Two closed organ pipes of length 100 cm and 101 cm 16 beats is 20 sec. When each pipe is sounded in its fundamental mode calculate the velocity of sound `

To solve the problem, we need to calculate the velocity of sound using the information about the two closed organ pipes and the beats produced. Here’s the step-by-step solution: ### Step 1: Understand the problem We have two closed organ pipes of lengths \( L_1 = 100 \, \text{cm} = 1 \, \text{m} \) and \( L_2 = 101 \, \text{cm} = 1.01 \, \text{m} \).
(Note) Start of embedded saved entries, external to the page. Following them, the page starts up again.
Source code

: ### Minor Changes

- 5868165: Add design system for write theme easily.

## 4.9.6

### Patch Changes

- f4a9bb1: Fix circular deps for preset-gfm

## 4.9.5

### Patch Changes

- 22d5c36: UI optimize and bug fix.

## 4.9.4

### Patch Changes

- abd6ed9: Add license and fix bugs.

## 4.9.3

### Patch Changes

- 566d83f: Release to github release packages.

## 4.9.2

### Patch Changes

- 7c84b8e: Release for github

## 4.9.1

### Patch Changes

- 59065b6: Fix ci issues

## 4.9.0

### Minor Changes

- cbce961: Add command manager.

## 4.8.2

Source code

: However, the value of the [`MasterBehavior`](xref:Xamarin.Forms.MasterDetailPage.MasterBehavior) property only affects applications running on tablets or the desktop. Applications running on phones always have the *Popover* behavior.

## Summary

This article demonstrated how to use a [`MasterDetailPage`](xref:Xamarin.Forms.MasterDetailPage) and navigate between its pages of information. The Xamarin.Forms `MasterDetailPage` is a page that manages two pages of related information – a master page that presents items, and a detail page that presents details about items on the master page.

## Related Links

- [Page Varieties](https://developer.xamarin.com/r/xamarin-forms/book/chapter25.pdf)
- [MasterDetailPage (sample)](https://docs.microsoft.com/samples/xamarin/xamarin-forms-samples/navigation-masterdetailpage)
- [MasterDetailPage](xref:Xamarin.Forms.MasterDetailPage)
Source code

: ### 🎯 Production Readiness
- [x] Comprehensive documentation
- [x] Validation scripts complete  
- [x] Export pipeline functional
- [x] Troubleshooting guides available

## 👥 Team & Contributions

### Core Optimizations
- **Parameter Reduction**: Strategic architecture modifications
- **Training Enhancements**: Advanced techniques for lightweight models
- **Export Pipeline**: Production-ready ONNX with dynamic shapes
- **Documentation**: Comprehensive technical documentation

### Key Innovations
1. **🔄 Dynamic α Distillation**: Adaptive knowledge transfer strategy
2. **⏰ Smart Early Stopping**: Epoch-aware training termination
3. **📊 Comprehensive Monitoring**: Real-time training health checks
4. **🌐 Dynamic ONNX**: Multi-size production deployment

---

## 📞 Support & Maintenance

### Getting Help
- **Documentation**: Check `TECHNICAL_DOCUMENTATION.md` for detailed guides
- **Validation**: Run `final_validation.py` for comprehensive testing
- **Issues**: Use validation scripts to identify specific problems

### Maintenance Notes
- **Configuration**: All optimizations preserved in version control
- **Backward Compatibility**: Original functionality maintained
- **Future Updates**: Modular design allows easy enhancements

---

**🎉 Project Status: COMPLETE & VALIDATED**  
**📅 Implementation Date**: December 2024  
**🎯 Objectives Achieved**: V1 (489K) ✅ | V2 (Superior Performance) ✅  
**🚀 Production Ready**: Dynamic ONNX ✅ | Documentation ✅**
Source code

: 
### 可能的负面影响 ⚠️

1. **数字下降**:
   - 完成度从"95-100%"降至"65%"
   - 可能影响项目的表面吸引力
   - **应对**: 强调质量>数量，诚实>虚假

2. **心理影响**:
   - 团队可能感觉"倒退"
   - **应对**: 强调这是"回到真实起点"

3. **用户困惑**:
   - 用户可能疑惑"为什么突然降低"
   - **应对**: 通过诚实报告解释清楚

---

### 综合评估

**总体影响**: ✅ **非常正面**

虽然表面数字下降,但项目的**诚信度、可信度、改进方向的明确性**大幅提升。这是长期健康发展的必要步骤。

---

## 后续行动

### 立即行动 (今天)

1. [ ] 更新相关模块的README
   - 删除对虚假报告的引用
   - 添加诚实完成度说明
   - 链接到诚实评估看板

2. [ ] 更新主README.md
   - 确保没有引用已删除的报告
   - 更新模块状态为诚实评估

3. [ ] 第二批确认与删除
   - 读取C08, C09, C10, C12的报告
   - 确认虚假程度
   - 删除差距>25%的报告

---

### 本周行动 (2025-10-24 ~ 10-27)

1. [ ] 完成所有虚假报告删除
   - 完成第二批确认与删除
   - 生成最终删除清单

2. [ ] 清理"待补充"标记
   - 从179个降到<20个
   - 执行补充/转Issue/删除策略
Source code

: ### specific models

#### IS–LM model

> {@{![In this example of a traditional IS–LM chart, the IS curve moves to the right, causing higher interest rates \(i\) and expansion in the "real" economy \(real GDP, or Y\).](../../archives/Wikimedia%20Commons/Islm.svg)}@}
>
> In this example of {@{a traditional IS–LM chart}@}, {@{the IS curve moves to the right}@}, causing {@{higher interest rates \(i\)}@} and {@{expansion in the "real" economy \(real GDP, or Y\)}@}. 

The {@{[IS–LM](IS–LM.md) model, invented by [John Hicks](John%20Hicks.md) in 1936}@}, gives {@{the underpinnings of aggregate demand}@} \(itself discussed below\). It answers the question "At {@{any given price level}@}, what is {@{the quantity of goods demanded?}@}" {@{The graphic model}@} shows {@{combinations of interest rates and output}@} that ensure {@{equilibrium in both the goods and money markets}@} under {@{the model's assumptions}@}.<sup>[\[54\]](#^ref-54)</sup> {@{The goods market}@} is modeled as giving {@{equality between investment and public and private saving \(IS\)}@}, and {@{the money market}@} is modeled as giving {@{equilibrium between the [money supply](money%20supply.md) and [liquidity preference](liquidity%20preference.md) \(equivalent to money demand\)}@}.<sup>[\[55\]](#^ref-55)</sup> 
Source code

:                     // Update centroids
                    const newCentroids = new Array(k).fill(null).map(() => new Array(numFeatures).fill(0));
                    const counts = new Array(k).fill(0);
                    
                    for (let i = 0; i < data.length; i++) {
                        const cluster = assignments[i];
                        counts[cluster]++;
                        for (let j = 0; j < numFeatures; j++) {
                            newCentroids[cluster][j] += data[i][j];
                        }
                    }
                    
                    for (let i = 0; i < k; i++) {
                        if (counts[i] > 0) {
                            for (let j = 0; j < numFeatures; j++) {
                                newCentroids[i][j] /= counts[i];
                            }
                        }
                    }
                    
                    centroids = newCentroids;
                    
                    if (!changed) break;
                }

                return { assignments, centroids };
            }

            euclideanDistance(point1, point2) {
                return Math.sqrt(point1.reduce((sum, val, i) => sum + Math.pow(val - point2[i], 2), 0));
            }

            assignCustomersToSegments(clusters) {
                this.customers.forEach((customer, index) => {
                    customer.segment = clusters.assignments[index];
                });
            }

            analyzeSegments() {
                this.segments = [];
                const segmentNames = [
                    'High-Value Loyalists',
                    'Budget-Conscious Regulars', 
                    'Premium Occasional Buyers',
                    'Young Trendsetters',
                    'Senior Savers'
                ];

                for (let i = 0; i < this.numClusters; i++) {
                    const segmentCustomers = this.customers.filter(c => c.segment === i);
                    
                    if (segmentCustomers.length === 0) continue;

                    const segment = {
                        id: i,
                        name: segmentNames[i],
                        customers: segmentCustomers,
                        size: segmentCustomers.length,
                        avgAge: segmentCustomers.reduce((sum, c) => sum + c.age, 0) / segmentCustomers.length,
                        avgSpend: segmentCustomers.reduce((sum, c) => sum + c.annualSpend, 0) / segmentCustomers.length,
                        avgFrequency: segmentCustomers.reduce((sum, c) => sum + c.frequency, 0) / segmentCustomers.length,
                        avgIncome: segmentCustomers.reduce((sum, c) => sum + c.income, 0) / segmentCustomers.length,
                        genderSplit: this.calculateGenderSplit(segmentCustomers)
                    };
The number of beats produced when both pipes are sounded together is 16 beats in 20 seconds. ### Step 2: Calculate the beats per second To find the beats per second, we divide the total number of beats by the time in seconds: \[ \text{Beats per second} = \frac{16 \, \text{beats}}{20 \, \text{seconds}} = 0.8 \, \text{beats/second} \] ### Step 3: Relate beats to frequency difference The number of beats per second is equal to the absolute difference in frequencies of the two pipes: \[ |f_1 - f_2| = 0.8 \] ### Step 4: Write the frequency formula for closed pipes For a closed organ pipe, the fundamental frequency \( f \) is given by: \[ f = \frac{v}{4L} \] where \( v \) is the velocity of sound and \( L \) is the length of the pipe. ### Step 5: Write the frequencies for both pipes For the first pipe: \[ f_1 = \frac{v}{4L_1} = \frac{v}{4 \times 1} \] For the second pipe: \[ f_2 = \frac{v}{4L_2} = \frac{v}{4 \times 1.01} \] ### Step 6: Set up the equation for frequency difference Using the frequencies from Step 5, we can write: \[ \left| \frac{v}{4} \left( \frac{1}{1} - \frac{1}{1.01} \right) \right| = 0.8 \] ### Step 7: Simplify the equation Calculating the difference: \[ \frac{1}{1} - \frac{1}{1.01} = 1 - \frac{1}{1.01} = \frac{1.01 - 1}{1.01} = \frac{0.01}{1.01} \] Thus, the equation becomes: \[ \left| \frac{v}{4} \cdot \frac{0.01}{1.01} \right| = 0.8 \] ### Step 8: Solve for \( v \) Now we can solve for \( v \): \[ \frac{v \cdot 0.01}{4 \cdot 1.01} = 0.8 \] Multiplying both sides by \( 4 \cdot 1.01 \): \[ v \cdot 0.01 = 0.8 \cdot 4 \cdot 1.01 \] Calculating the right side: \[ v \cdot 0.01 = 3.224 \] Now, divide both sides by \( 0.01 \): \[ v = \frac{3.224}{0.01} = 322.4 \, \text{m/s} \] ### Step 9: Final calculation After rounding, we find: \[ v \approx 323.2 \, \text{m/s} \] ### Conclusion The velocity of sound is approximately \( 323.2 \, \text{m/s} \).